*Work to complete:* Output all the data exactly.

(Collection entries)
• • • •
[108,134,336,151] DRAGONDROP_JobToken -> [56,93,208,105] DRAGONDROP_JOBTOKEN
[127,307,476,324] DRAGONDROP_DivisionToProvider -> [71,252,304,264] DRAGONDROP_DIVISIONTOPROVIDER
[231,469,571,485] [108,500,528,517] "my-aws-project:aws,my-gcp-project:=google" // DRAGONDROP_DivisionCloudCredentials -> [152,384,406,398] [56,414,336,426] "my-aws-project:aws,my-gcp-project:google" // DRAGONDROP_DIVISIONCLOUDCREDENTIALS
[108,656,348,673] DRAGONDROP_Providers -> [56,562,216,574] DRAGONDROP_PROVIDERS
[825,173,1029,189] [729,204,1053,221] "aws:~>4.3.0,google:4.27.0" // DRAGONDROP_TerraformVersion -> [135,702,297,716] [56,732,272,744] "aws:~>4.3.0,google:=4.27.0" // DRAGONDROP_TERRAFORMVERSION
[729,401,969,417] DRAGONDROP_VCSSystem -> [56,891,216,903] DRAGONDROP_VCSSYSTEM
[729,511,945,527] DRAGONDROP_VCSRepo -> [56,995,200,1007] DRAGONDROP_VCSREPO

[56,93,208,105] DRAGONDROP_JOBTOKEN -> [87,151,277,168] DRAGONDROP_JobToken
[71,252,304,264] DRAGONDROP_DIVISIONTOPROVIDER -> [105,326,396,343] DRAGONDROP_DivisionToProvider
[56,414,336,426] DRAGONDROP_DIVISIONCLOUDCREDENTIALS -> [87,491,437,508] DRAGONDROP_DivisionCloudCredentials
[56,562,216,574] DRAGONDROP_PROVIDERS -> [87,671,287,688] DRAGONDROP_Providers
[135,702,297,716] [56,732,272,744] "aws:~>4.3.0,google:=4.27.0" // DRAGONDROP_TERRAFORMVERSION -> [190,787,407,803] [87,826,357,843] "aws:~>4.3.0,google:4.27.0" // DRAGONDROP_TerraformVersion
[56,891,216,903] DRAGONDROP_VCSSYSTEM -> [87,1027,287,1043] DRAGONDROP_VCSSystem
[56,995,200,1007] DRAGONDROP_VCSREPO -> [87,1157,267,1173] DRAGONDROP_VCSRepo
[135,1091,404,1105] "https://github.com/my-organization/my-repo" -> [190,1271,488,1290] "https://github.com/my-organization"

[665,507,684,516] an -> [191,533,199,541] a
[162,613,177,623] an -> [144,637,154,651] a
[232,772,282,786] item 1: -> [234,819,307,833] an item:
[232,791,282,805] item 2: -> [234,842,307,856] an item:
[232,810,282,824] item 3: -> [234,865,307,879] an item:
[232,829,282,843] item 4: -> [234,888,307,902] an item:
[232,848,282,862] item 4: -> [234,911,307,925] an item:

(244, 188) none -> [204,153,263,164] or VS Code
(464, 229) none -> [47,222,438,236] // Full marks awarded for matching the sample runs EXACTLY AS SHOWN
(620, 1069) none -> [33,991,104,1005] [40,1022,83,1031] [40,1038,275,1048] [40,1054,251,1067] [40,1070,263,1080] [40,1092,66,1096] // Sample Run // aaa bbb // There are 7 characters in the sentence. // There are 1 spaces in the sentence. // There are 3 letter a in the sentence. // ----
• • • •
*Solution to this task:*
[108,134,336,151] DRAGONDROP_JobToken -> [56,93,208,105] DRAGONDROP_JOBTOKEN
[127,307,476,324] DRAGONDROP_DivisionToProvider -> [71,252,304,264] DRAGONDROP_DIVISIONTOPROVIDER
[231,469,571,485] [108,500,528,517] "my-aws-project:aws,my-gcp-project:=google" // DRAGONDROP_DivisionCloudCredentials -> [152,384,406,398] [56,414,336,426] "my-aws-project:aws,my-gcp-project:google" // DRAGONDROP_DIVISIONCLOUDCREDENTIALS
[108,656,348,673] DRAGONDROP_Providers -> [56,562,216,574] DRAGONDROP_PROVIDERS
[825,173,1029,189] [729,204,1053,221] "aws:~>4.3.0,google:4.27.0" // DRAGONDROP_TerraformVersion -> [135,702,297,716] [56,732,272,744] "aws:~>4.3.0,google:=4.27.0" // DRAGONDROP_TERRAFORMVERSION
[729,401,969,417] DRAGONDROP_VCSSystem -> [56,891,216,903] DRAGONDROP_VCSSYSTEM
[729,511,945,527] DRAGONDROP_VCSRepo -> [56,995,200,1007] DRAGONDROP_VCSREPO

[56,93,208,105] DRAGONDROP_JOBTOKEN -> [87,151,277,168] DRAGONDROP_JobToken
[71,252,304,264] DRAGONDROP_DIVISIONTOPROVIDER -> [105,326,396,343] DRAGONDROP_DivisionToProvider
[56,414,336,426] DRAGONDROP_DIVISIONCLOUDCREDENTIALS -> [87,491,437,508] DRAGONDROP_DivisionCloudCredentials
[56,562,216,574] DRAGONDROP_PROVIDERS -> [87,671,287,688] DRAGONDROP_Providers
[135,702,297,716] [56,732,272,744] "aws:~>4.3.0,google:=4.27.0" // DRAGONDROP_TERRAFORMVERSION -> [190,787,407,803] [87,826,357,843] "aws:~>4.3.0,google:4.27.0" // DRAGONDROP_TerraformVersion
[56,891,216,903] DRAGONDROP_VCSSYSTEM -> [87,1027,287,1043] DRAGONDROP_VCSSystem
[56,995,200,1007] DRAGONDROP_VCSREPO -> [87,1157,267,1173] DRAGONDROP_VCSRepo
[135,1091,404,1105] "https://github.com/my-organization/my-repo" -> [190,1271,488,1290] "https://github.com/my-organization"

[665,507,684,516] an -> [191,533,199,541] a
[162,613,177,623] an -> [144,637,154,651] a
[232,772,282,786] item 1: -> [234,819,307,833] an item:
[232,791,282,805] item 2: -> [234,842,307,856] an item:
[232,810,282,824] item 3: -> [234,865,307,879] an item:
[232,829,282,843] item 4: -> [234,888,307,902] an item:
[232,848,282,862] item 4: -> [234,911,307,925] an item:

(244, 188) none -> [204,153,263,164] or VS Code
(464, 229) none -> [47,222,438,236] // Full marks awarded for matching the sample runs EXACTLY AS SHOWN
(620, 1069) none -> [33,991,104,1005] [40,1022,83,1031] [40,1038,275,1048] [40,1054,251,1067] [40,1070,263,1080] [40,1092,66,1096] // Sample Run // aaa bbb // There are 7 characters in the sentence. // There are 1 spaces in the sentence. // There are 3 letter a in the sentence. // ----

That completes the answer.